Covid 19 ile birlikte toplumda bir 65 yaş sendromu oluştu. Gerçi “18 yaş altı” söylemi de vardı ama bu kadar etkili değildi. Bütün olumsuzlukların sebebi; 65 yaş üstü olanlardan kaynaklanıyormuş gibi algı yaratıldı. Nerede bir 65 yaş üstü varsa hemen ortadan kaldırılmalı derecesine ulaştı. Sanki Covid 19’dan önce bu insanlar hiç yokmuş gibi davranıldı. Halbuki; 65 yaş üstü insanlar, toplumun en saygın, en deneyimli kesimini oluşturmaktadır.
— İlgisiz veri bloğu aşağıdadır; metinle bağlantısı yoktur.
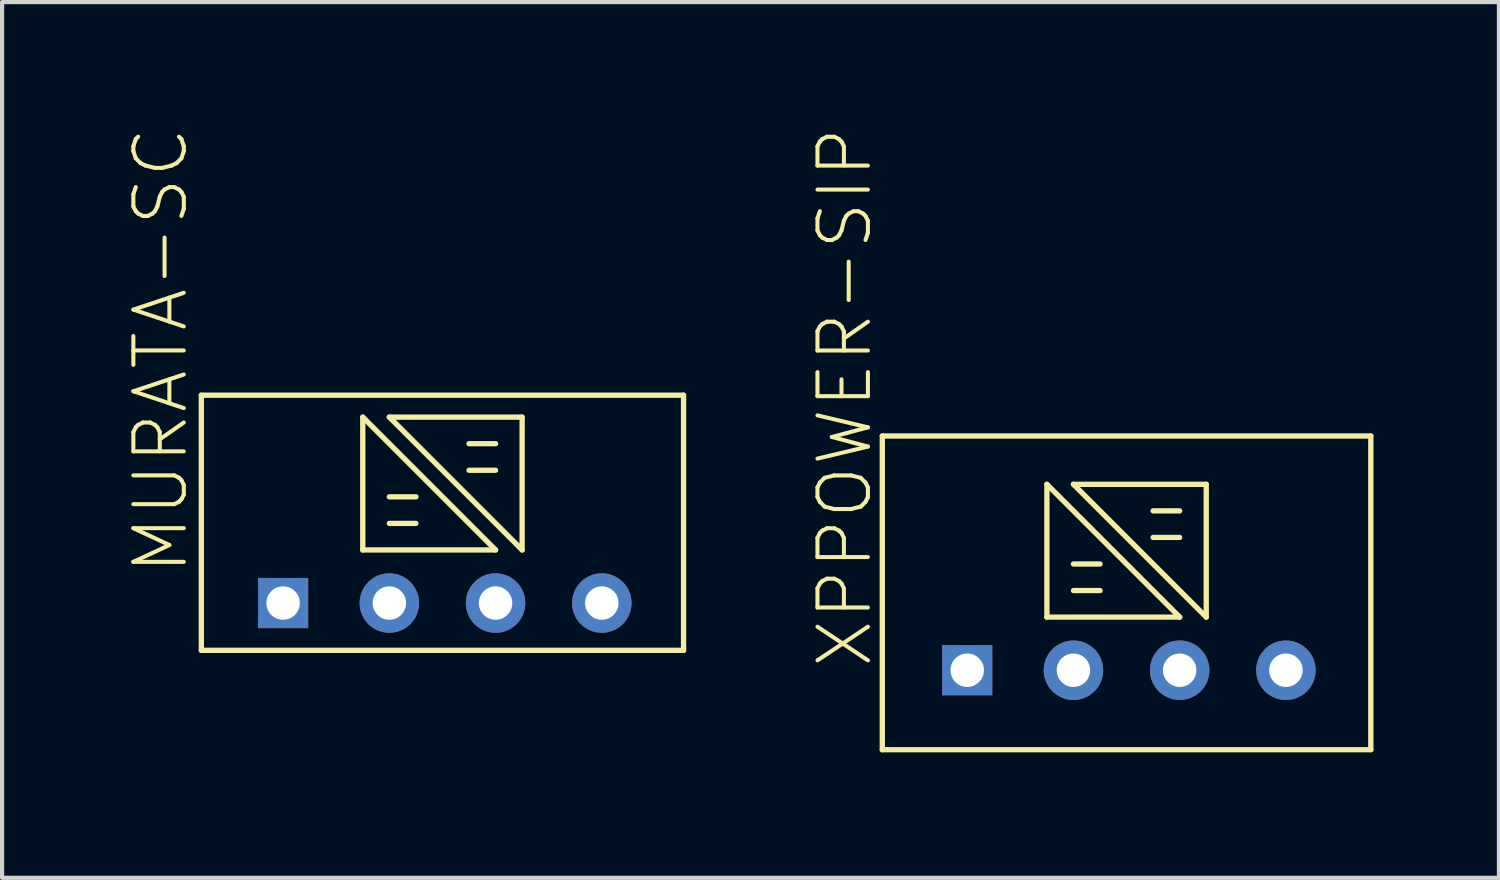
<source format=kicad_pcb>
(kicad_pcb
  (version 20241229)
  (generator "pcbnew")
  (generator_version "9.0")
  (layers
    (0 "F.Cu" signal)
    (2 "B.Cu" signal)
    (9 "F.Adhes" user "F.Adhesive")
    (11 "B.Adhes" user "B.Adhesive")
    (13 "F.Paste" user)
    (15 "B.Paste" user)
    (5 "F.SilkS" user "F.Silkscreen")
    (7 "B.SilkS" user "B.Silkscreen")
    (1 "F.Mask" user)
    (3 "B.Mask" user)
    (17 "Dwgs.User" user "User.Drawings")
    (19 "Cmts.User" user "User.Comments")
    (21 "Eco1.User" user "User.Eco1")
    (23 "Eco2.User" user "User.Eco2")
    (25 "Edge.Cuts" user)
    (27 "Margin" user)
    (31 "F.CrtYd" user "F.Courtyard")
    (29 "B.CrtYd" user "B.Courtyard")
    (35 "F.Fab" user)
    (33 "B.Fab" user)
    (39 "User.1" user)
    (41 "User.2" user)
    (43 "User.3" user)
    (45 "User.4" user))
  (footprint "MURATA-SC"
    (layer "F.Cu")
    (at 7.529 11.369)
    (property "Reference" "MURATA-SC" (at -6.032 -0.635 270) (layer "F.SilkS") (effects (font (size 1.206 1.206) (thickness 0.097)) (justify left bottom)))
    (attr through_hole)
    (fp_line (start -5.765 -4.97) (end -5.765 1.13) (stroke (width 0.127) (type solid)) (layer "F.SilkS"))
    (fp_line (start -5.765 1.13) (end 5.765 1.13) (stroke (width 0.127) (type solid)) (layer "F.SilkS"))
    (fp_line (start -1.905 -4.445) (end -1.905 -1.27) (stroke (width 0.127) (type solid)) (layer "F.SilkS"))
    (fp_line (start -1.905 -1.27) (end 1.27 -1.27) (stroke (width 0.127) (type solid)) (layer "F.SilkS"))
    (fp_line (start -1.27 -4.445) (end 1.905 -1.27) (stroke (width 0.127) (type solid)) (layer "F.SilkS"))
    (fp_line (start -1.27 -2.54) (end -0.635 -2.54) (stroke (width 0.127) (type solid)) (layer "F.SilkS"))
    (fp_line (start -1.27 -1.905) (end -0.635 -1.905) (stroke (width 0.127) (type solid)) (layer "F.SilkS"))
    (fp_line (start 0.635 -3.81) (end 1.27 -3.81) (stroke (width 0.127) (type solid)) (layer "F.SilkS"))
    (fp_line (start 0.635 -3.175) (end 1.27 -3.175) (stroke (width 0.127) (type solid)) (layer "F.SilkS"))
    (fp_line (start 1.27 -1.27) (end -1.905 -4.445) (stroke (width 0.127) (type solid)) (layer "F.SilkS"))
    (fp_line (start 1.905 -4.445) (end -1.27 -4.445) (stroke (width 0.127) (type solid)) (layer "F.SilkS"))
    (fp_line (start 1.905 -1.27) (end 1.905 -4.445) (stroke (width 0.127) (type solid)) (layer "F.SilkS"))
    (fp_line (start 5.765 -4.97) (end -5.765 -4.97) (stroke (width 0.127) (type solid)) (layer "F.SilkS"))
    (fp_line (start 5.765 1.13) (end 5.765 -4.97) (stroke (width 0.127) (type solid)) (layer "F.SilkS"))
    (pad "1" thru_hole rect (at -3.81 0) (size 1.2 1.2) (drill 0.8) (layers "*.Cu" "*.Mask"))
    (pad "2" thru_hole circle (at -1.27 0 90) (size 1.422 1.422) (drill 0.8) (layers "*.Cu" "*.Mask"))
    (pad "3" thru_hole circle (at 1.27 0 90) (size 1.422 1.422) (drill 0.8) (layers "*.Cu" "*.Mask"))
    (pad "4" thru_hole circle (at 3.81 0 90) (size 1.422 1.422) (drill 0.8) (layers "*.Cu" "*.Mask")))
  (footprint "XPPOWER-SIP"
    (layer "F.Cu")
    (at 23.886 12.975)
    (property "Reference" "XPPOWER-SIP" (at -6.032 0 270) (layer "F.SilkS") (effects (font (size 1.206 1.206) (thickness 0.097)) (justify left bottom)))
    (attr through_hole)
    (fp_line (start -5.84 -5.6) (end -5.84 1.9) (stroke (width 0.127) (type solid)) (layer "F.SilkS"))
    (fp_line (start -5.84 1.9) (end 5.84 1.9) (stroke (width 0.127) (type solid)) (layer "F.SilkS"))
    (fp_line (start -1.905 -4.445) (end -1.905 -1.27) (stroke (width 0.127) (type solid)) (layer "F.SilkS"))
    (fp_line (start -1.905 -1.27) (end 1.27 -1.27) (stroke (width 0.127) (type solid)) (layer "F.SilkS"))
    (fp_line (start -1.27 -4.445) (end 1.905 -1.27) (stroke (width 0.127) (type solid)) (layer "F.SilkS"))
    (fp_line (start -1.27 -2.54) (end -0.635 -2.54) (stroke (width 0.127) (type solid)) (layer "F.SilkS"))
    (fp_line (start -1.27 -1.905) (end -0.635 -1.905) (stroke (width 0.127) (type solid)) (layer "F.SilkS"))
    (fp_line (start 0.635 -3.81) (end 1.27 -3.81) (stroke (width 0.127) (type solid)) (layer "F.SilkS"))
    (fp_line (start 0.635 -3.175) (end 1.27 -3.175) (stroke (width 0.127) (type solid)) (layer "F.SilkS"))
    (fp_line (start 1.27 -1.27) (end -1.905 -4.445) (stroke (width 0.127) (type solid)) (layer "F.SilkS"))
    (fp_line (start 1.905 -4.445) (end -1.27 -4.445) (stroke (width 0.127) (type solid)) (layer "F.SilkS"))
    (fp_line (start 1.905 -1.27) (end 1.905 -4.445) (stroke (width 0.127) (type solid)) (layer "F.SilkS"))
    (fp_line (start 5.84 -5.6) (end -5.84 -5.6) (stroke (width 0.127) (type solid)) (layer "F.SilkS"))
    (fp_line (start 5.84 1.9) (end 5.84 -5.6) (stroke (width 0.127) (type solid)) (layer "F.SilkS"))
    (pad "1" thru_hole rect (at -3.81 0) (size 1.2 1.2) (drill 0.8) (layers "*.Cu" "*.Mask"))
    (pad "2" thru_hole circle (at -1.27 0 90) (size 1.422 1.422) (drill 0.8) (layers "*.Cu" "*.Mask"))
    (pad "3" thru_hole circle (at 1.27 0 90) (size 1.422 1.422) (drill 0.8) (layers "*.Cu" "*.Mask"))
    (pad "4" thru_hole circle (at 3.81 0 90) (size 1.422 1.422) (drill 0.8) (layers "*.Cu" "*.Mask")))
  (gr_rect
    (start -3 -3)
    (end 32.789 17.939)
    (stroke (width 0.1) (type default))
    (fill no)
    (layer "Edge.Cuts")))
</source>
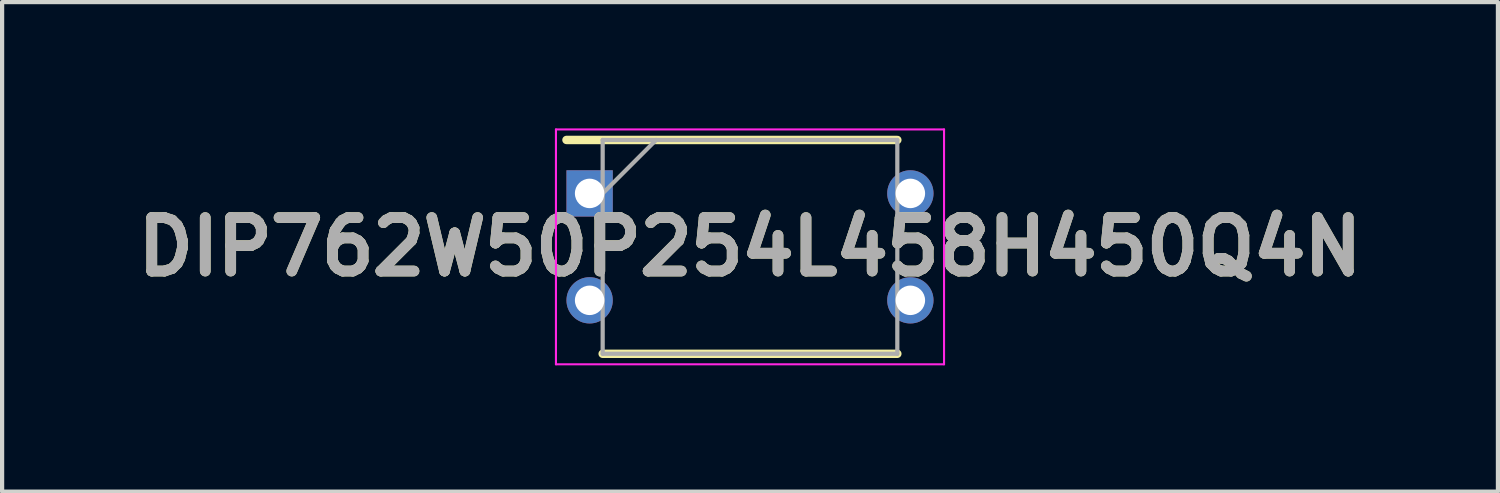
<source format=kicad_pcb>
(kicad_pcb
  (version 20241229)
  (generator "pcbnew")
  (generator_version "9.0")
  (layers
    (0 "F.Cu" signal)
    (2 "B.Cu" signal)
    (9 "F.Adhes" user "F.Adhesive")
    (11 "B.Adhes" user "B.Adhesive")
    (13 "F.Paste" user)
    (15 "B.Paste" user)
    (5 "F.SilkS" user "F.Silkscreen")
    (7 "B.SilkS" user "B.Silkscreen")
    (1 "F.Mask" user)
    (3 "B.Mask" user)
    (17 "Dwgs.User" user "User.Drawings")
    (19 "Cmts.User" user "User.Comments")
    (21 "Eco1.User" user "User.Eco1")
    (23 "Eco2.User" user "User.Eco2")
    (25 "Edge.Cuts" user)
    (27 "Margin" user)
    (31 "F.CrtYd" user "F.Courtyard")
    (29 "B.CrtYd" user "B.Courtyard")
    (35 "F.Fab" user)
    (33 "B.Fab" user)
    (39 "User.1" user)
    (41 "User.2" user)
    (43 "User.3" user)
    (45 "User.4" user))
  (footprint "DIP762W50P254L458H450Q4N"
    (layer "F.Cu")
    (at 14.768 2.815)
    (property "Reference" "DIP762W50P254L458H450Q4N" (at 0 0 0) (layer "F.SilkS") (effects (font (size 1.27 1.27) (thickness 0.254))))
    (attr through_hole)
    (fp_line (start -4.36 -2.54) (end 3.5 -2.54) (stroke (width 0.2) (type solid)) (layer "F.SilkS"))
    (fp_line (start -3.5 2.54) (end 3.5 2.54) (stroke (width 0.2) (type solid)) (layer "F.SilkS"))
    (fp_line (start -4.61 -2.79) (end 4.61 -2.79) (stroke (width 0.05) (type solid)) (layer "F.CrtYd"))
    (fp_line (start -4.61 2.79) (end -4.61 -2.79) (stroke (width 0.05) (type solid)) (layer "F.CrtYd"))
    (fp_line (start 4.61 -2.79) (end 4.61 2.79) (stroke (width 0.05) (type solid)) (layer "F.CrtYd"))
    (fp_line (start 4.61 2.79) (end -4.61 2.79) (stroke (width 0.05) (type solid)) (layer "F.CrtYd"))
    (fp_line (start -3.5 -2.54) (end 3.5 -2.54) (stroke (width 0.1) (type solid)) (layer "F.Fab"))
    (fp_line (start -3.5 -1.27) (end -2.23 -2.54) (stroke (width 0.1) (type solid)) (layer "F.Fab"))
    (fp_line (start -3.5 2.54) (end -3.5 -2.54) (stroke (width 0.1) (type solid)) (layer "F.Fab"))
    (fp_line (start 3.5 -2.54) (end 3.5 2.54) (stroke (width 0.1) (type solid)) (layer "F.Fab"))
    (fp_line (start 3.5 2.54) (end -3.5 2.54) (stroke (width 0.1) (type solid)) (layer "F.Fab"))
    (fp_text user "${REFERENCE}" (at 0 0 0) (layer "F.Fab") (effects (font (size 1.27 1.27) (thickness 0.254))))
    (pad "1" thru_hole rect (at -3.81 -1.27) (size 1.1 1.1) (drill 0.7) (layers "*.Cu" "*.Mask"))
    (pad "2" thru_hole circle (at -3.81 1.27) (size 1.1 1.1) (drill 0.7) (layers "*.Cu" "*.Mask"))
    (pad "3" thru_hole circle (at 3.81 1.27) (size 1.1 1.1) (drill 0.7) (layers "*.Cu" "*.Mask"))
    (pad "4" thru_hole circle (at 3.81 -1.27) (size 1.1 1.1) (drill 0.7) (layers "*.Cu" "*.Mask")))
  (gr_rect
    (start -3 -3)
    (end 32.537 8.63)
    (stroke (width 0.1) (type default))
    (fill no)
    (layer "Edge.Cuts")))
</source>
Onlara yapılanlar düpe düz saygısızlıktı.
Ben de 65 yaş üstü olmam nedeniyle, kendimi örnek verecek olursam; sokağa çıkma yasağına, yürümeyi unutur derecesine gelmeme rağmen harfi harfine uydum. Maskemi taktım, mesafeye uydum, aşılarımı eksiksiz yaptırdım. Toplu taşıma araçlarını kullanmadım. Ne istendiyse kurallara uydum. Buna rağmen ölümlerin artmasının sebebini 65 yaş üstündekilere yüklemek insafsızlıktı. Doğanın kanunu gereği herkes birgün “65 Yaş Üstü” olmayacak mı?
Emekli olduktan sonra, kendime şu soruları sordum, bulduğum cevaplar şunlar oldu:
1- Eski arkadaşlarımı daha çok sevmeye, daha çok arayıp sormaya başladım.
2- Her şeyi dert edinmemeyi öğrendim çünkü; dünyayı sırtımda ben taşımayacaktım.
3- “Hep, benim dediğim olacak” saplantısından vaz geçtim.
4- İnsanlara iltifat etmeye başladım. Çünkü bu hareket; benim de ruh halime iyi geldiğini gördüm.
5- İnsanları hata ve kusurlarıyla kabul etmeyi, onları değiştiremeyeceğimi anladım.
6- Kişilik; dış görünüşten daha önemlidir diyerek giysilerimdeki kırışıklıkları, lekeleri dert edinmiyorum.
7- İnsanlarla ilişkilerimde egomu bir kenara bırakıyorum. Yoksa yalnızlığa itileceğimi biliyorum.
8- Her günü, son günümmüş gibi yaşamayı öğrendim ve mutlu olacağım işlere odaklandım.
Covid 19’un sonuna geldik gibi. Umarım böyle kötü günleri bir daha yaşamayız. Ancak; hala Covid 19 türküsü çağıranlar var. Yukarıdaki maddelerde de anlattığım gibi ben değiştim. Ya siz?